Work request
Once the pictures have been excluded, set down each remaining entry word for word.

Data shown
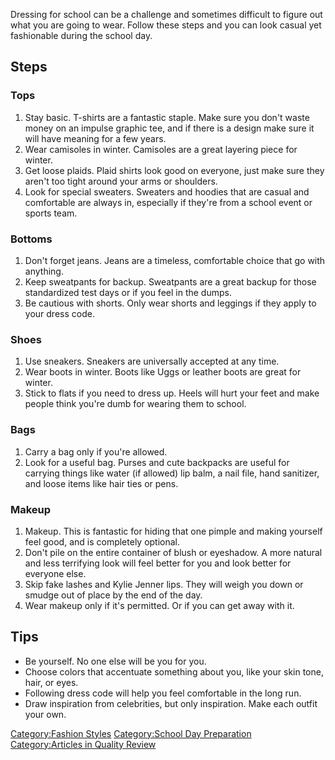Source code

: Dressing for school can be a challenge and sometimes difficult to figure
out what you are going to wear. Follow these steps and you can look
casual yet fashionable during the school day.

## Steps

### Tops

1.  Stay basic. T-shirts are a fantastic staple. Make sure you don't
    waste money on an impulse graphic tee, and if there is a design make
    sure it will have meaning for a few years.
2.  Wear camisoles in winter. Camisoles are a great layering piece for
    winter.
3.  Get loose plaids. Plaid shirts look good on everyone, just make sure
    they aren't too tight around your arms or shoulders.
4.  Look for special sweaters. Sweaters and hoodies that are casual and
    comfortable are always in, especially if they're from a school event
    or sports team.

### Bottoms

1.  Don't forget jeans. Jeans are a timeless, comfortable choice that go
    with anything.
2.  Keep sweatpants for backup. Sweatpants are a great backup for those
    standardized test days or if you feel in the dumps.
3.  Be cautious with shorts. Only wear shorts and leggings if they apply
    to your dress code.

### Shoes

1.  Use sneakers. Sneakers are universally accepted at any time.
2.  Wear boots in winter. Boots like Uggs or leather boots are great for
    winter.
3.  Stick to flats if you need to dress up. Heels will hurt your feet
    and make people think you're dumb for wearing them to school.

### Bags

1.  Carry a bag only if you're allowed.
2.  Look for a useful bag. Purses and cute backpacks are useful for
    carrying things like water (if allowed) lip balm, a nail file, hand
    sanitizer, and loose items like hair ties or pens.

### Makeup

1.  Makeup. This is fantastic for hiding that one pimple and making
    yourself feel good, and is completely optional.
2.  Don't pile on the entire container of blush or eyeshadow. A more
    natural and less terrifying look will feel better for you and look
    better for everyone else.
3.  Skip fake lashes and Kylie Jenner lips. They will weigh you down or
    smudge out of place by the end of the day.
4.  Wear makeup only if it's permitted. Or if you can get away with it.

## Tips

-   Be yourself. No one else will be you for you.
-   Choose colors that accentuate something about you, like your skin
    tone, hair, or eyes.
-   Following dress code will help you feel comfortable in the long run.
-   Draw inspiration from celebrities, but only inspiration. Make each
    outfit your own.

[Category:Fashion Styles](Category:Fashion_Styles "wikilink")
[Category:School Day
Preparation](Category:School_Day_Preparation "wikilink")
[Category:Articles in Quality
Review](Category:Articles_in_Quality_Review "wikilink")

Expected output
Source code

: Dressing for school can be a challenge and sometimes difficult to figure
out what you are going to wear. Follow these steps and you can look
casual yet fashionable during the school day.

## Steps

### Tops

1.  Stay basic. T-shirts are a fantastic staple. Make sure you don't
    waste money on an impulse graphic tee, and if there is a design make
    sure it will have meaning for a few years.
2.  Wear camisoles in winter. Camisoles are a great layering piece for
    winter.
3.  Get loose plaids. Plaid shirts look good on everyone, just make sure
    they aren't too tight around your arms or shoulders.
4.  Look for special sweaters. Sweaters and hoodies that are casual and
    comfortable are always in, especially if they're from a school event
    or sports team.

### Bottoms

1.  Don't forget jeans. Jeans are a timeless, comfortable choice that go
    with anything.
2.  Keep sweatpants for backup. Sweatpants are a great backup for those
    standardized test days or if you feel in the dumps.
3.  Be cautious with shorts. Only wear shorts and leggings if they apply
    to your dress code.

### Shoes

1.  Use sneakers. Sneakers are universally accepted at any time.
2.  Wear boots in winter. Boots like Uggs or leather boots are great for
    winter.
3.  Stick to flats if you need to dress up. Heels will hurt your feet
    and make people think you're dumb for wearing them to school.

### Bags

1.  Carry a bag only if you're allowed.
2.  Look for a useful bag. Purses and cute backpacks are useful for
    carrying things like water (if allowed) lip balm, a nail file, hand
    sanitizer, and loose items like hair ties or pens.

### Makeup

1.  Makeup. This is fantastic for hiding that one pimple and making
    yourself feel good, and is completely optional.
2.  Don't pile on the entire container of blush or eyeshadow. A more
    natural and less terrifying look will feel better for you and look
    better for everyone else.
3.  Skip fake lashes and Kylie Jenner lips. They will weigh you down or
    smudge out of place by the end of the day.
4.  Wear makeup only if it's permitted. Or if you can get away with it.

## Tips

-   Be yourself. No one else will be you for you.
-   Choose colors that accentuate something about you, like your skin
    tone, hair, or eyes.
-   Following dress code will help you feel comfortable in the long run.
-   Draw inspiration from celebrities, but only inspiration. Make each
    outfit your own.

[Category:Fashion Styles](Category:Fashion_Styles "wikilink")
[Category:School Day
Preparation](Category:School_Day_Preparation "wikilink")
[Category:Articles in Quality
Review](Category:Articles_in_Quality_Review "wikilink")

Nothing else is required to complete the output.